Несомненно, историк может обнаружить здесь Петроград, советы, Коммуну 1848 года, пролетарскую идеологию, фурьеристскую утопию и троцкизм ушедших дней; может выявить, в какой степени новые факты есть лишь подражания прошлому, повторяющемуся снова и снова (к примеру, баррикады, унаследованные от уже легендарных революций, возобновляют прием, более не могущий быть спонтанным и с неизбежностью повторяющийся, так как всякий университет перестанет себя уважать, если не построит своих собственных баррикад). Совершенно справедливо, что в происходящем сейчас можно обнаружить следы прошлого. Это так. Но неверно было бы объяснять новизну с помощью уже известных, лишь переставленных местами составляющих («Профессора, вы нас старите!» — значилось на одном плакате). К слову, было бы странно, если бы историческая социология заняла такую позицию: она бы дважды себе противоречила, если бы полагала, что можно свести настоящее к новой постановке предыдущих действий. С одной стороны, ей пришлось бы сознаться в том, что в отличие от заявленных ею же самой положений, ничего никогда в истории не случалось, поскольку всю историю целиком можно было бы объяснить таким же приемом, какой применяется для объяснения настоящего. Понимание современности определило бы понимание прошлого. С другой стороны, будучи занятой определением того, какие события из прошлого помогают разгадать головоломку настоящего, она упустила бы тот факт, что «постановка» есть самое событие и что новый статус, приданный «фигурам» прошлого, выводит из бессловарности все то, что этим фигурам не соответствовало, проще говоря: ранее не высказанное.
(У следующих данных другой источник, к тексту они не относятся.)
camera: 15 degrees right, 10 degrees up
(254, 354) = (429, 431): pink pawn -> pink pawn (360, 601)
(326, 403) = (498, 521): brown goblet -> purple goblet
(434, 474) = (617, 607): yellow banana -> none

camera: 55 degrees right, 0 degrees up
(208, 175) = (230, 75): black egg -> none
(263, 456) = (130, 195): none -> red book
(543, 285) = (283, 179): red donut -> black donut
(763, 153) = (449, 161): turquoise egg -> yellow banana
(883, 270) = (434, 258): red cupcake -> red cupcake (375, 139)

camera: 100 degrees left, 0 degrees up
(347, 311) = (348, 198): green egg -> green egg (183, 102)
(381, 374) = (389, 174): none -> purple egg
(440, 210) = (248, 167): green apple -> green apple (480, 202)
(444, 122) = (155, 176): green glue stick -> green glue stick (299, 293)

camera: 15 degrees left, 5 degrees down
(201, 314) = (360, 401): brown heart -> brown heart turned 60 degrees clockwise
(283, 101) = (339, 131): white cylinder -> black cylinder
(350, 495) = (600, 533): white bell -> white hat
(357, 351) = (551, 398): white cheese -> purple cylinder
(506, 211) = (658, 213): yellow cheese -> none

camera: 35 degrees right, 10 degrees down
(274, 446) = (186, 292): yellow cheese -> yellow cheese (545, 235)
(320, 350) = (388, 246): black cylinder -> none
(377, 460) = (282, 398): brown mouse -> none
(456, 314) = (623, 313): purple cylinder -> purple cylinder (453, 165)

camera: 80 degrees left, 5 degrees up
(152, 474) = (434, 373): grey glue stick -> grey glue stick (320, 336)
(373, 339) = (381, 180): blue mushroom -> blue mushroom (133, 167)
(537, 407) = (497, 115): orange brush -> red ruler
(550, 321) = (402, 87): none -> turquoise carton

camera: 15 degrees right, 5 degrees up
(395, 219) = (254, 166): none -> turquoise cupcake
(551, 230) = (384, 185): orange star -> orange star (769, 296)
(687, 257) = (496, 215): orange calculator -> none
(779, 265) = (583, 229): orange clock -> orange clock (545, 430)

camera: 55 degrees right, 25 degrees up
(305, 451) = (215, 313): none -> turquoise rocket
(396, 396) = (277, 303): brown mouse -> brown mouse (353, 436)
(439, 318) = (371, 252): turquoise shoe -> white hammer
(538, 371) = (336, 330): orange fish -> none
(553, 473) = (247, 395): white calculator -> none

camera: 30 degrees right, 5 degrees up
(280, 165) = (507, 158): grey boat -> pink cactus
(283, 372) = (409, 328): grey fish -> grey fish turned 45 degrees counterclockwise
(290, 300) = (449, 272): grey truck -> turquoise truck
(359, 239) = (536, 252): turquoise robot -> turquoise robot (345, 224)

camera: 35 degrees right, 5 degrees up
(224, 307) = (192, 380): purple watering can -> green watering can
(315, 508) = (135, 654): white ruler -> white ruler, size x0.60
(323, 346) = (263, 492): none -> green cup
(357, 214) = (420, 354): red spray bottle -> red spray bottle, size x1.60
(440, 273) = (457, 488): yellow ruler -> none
Психолог также упустил бы события, если бы увидел в них только очевидный театр фрустрации, роджеровское разглагольствование, коллективный психоанализ, в конце концов, «приложение» в большем масштабе давно проанализированных явлений, ставших уже частью научной и терапевтической практики, хорошо известных даже студентам — в общем, монументальный образец «нижеизложенного учения». Теория, имеющая своим предметом (а зачастую и запретным плодом) ныне происходящее, была бы ничем иным, как средством устранения ныне происходящего — незаметного, но неостановимого, и, еще раз, средством, наделенным всеми атрибутами объяснения, поскольку все этому объяснению чужеродное было устранено изначально.

Таким образом, мы выбираем тип культуры, тип правды и, со всей очевидностью, тип деятельности, мы делаем выбор всеобъемлющий, раскрывающий наши личные альтернативы, в тот самый момент, когда событие заставляет нас высказать в форме возможно неявной и непрямой следующее утверждение: «мы знаем, что происходит». Это знание заранее отрицает возможность объекта, на знание которого претендует. Оно постулирует, что ничего не может случиться, кроме того, что мы уже помыслили.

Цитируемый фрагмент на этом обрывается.